### What to produce
Using the listing below, print the line containing "click(437, 252)", the line containing "scroll(679, 277, down, 2)", and each line between them, exactly and nothing else. Pictures stay out of the print.

### Available records
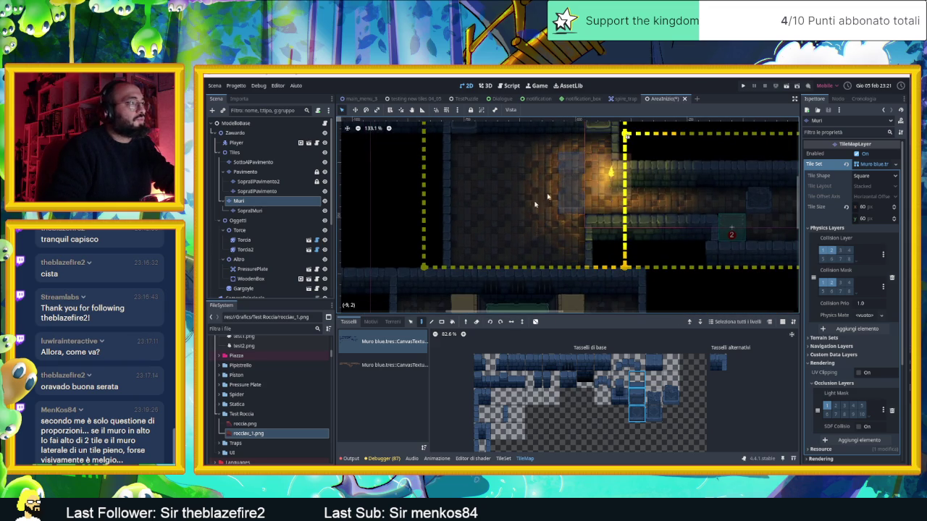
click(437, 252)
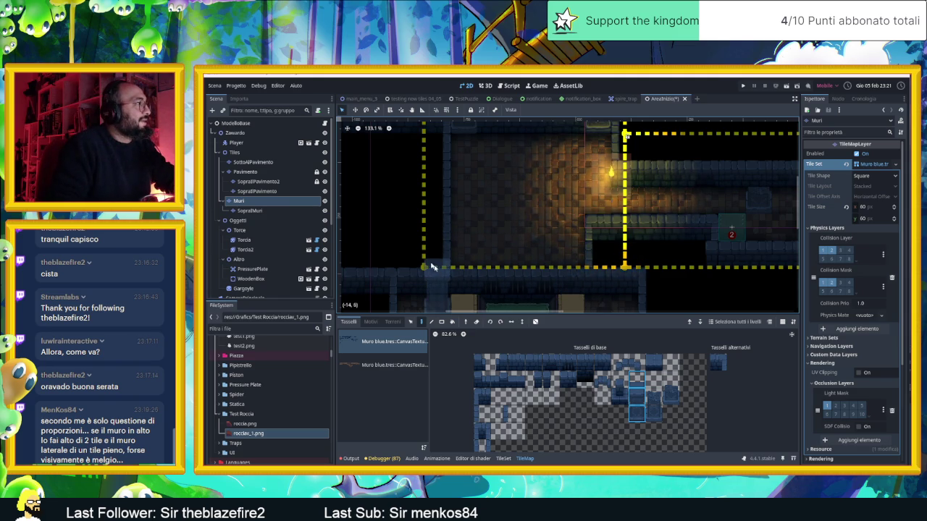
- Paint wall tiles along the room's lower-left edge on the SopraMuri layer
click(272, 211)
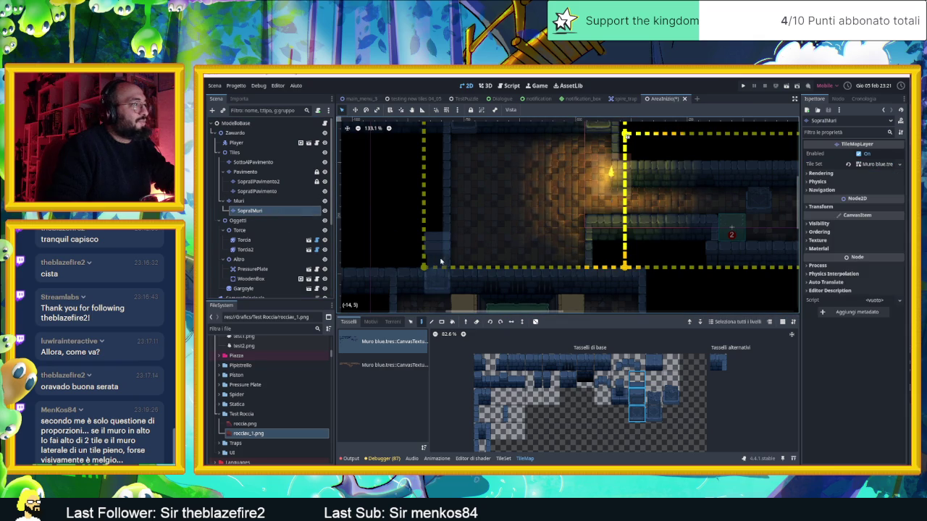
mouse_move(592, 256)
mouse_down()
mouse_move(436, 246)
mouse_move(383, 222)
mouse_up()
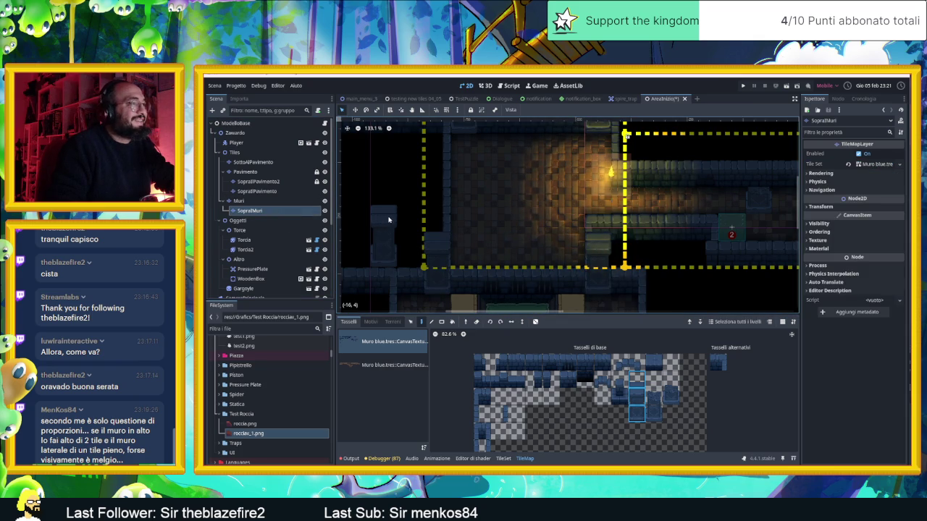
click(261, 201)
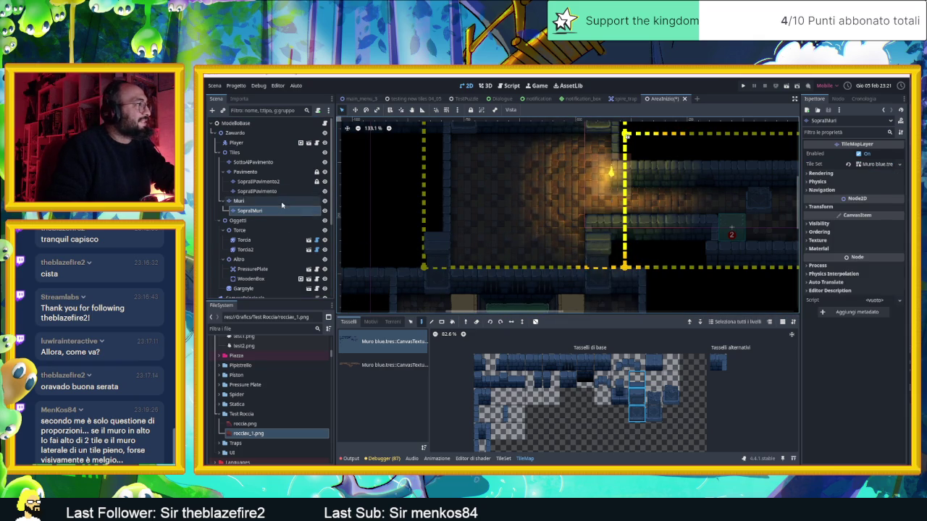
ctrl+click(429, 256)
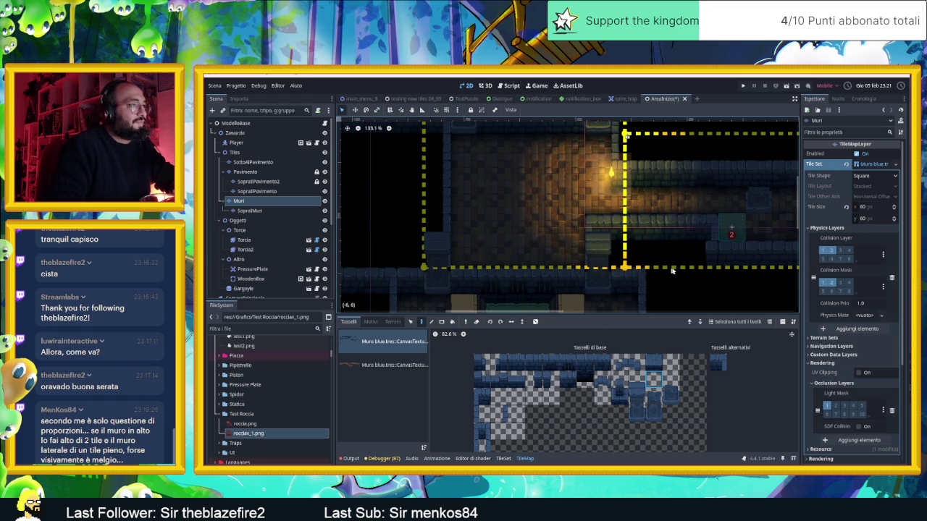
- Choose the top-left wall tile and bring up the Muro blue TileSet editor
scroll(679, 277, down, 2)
* * *
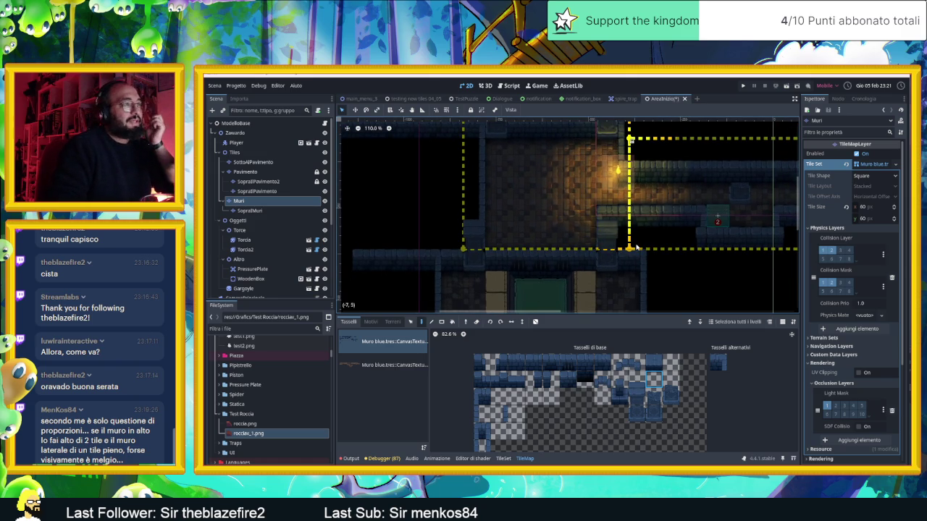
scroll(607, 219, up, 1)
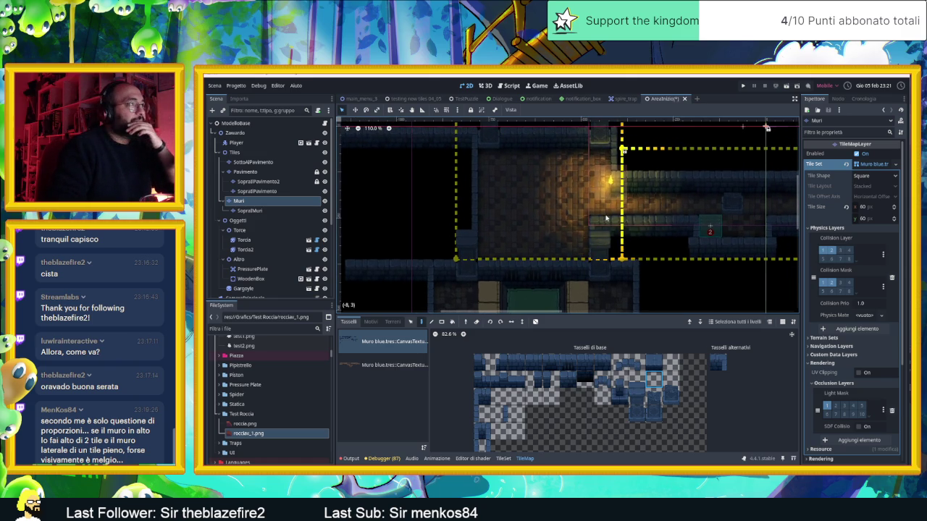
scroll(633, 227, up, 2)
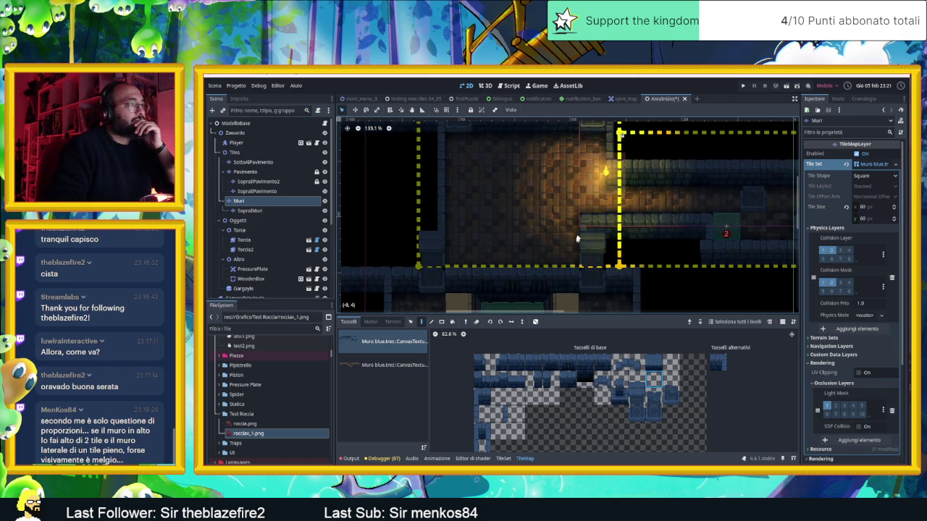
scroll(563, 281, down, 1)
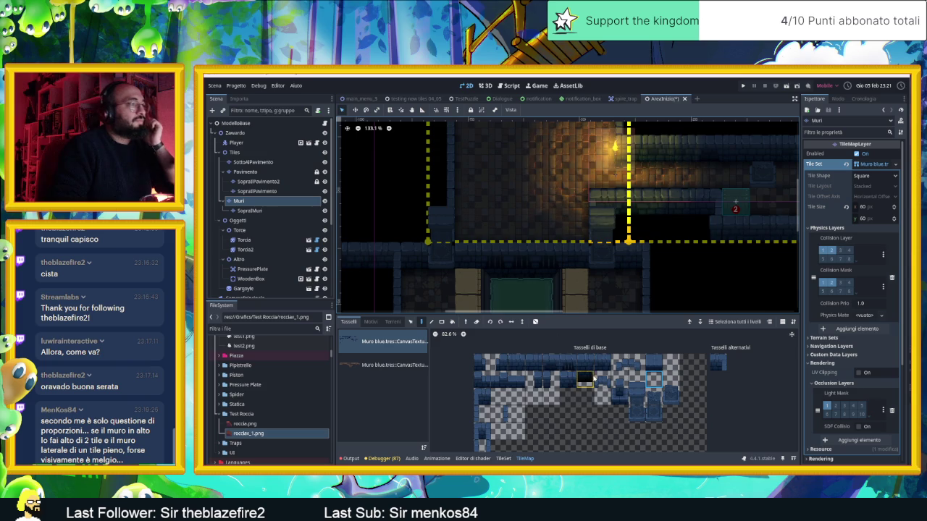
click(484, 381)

### Your response
click(437, 252)
- Paint wall tiles along the room's lower-left edge on the SopraMuri layer
click(272, 211)
mouse_move(592, 256)
mouse_down()
mouse_move(436, 246)
mouse_move(383, 222)
mouse_up()
click(261, 201)
ctrl+click(429, 256)
- Choose the top-left wall tile and bring up the Muro blue TileSet editor
scroll(679, 277, down, 2)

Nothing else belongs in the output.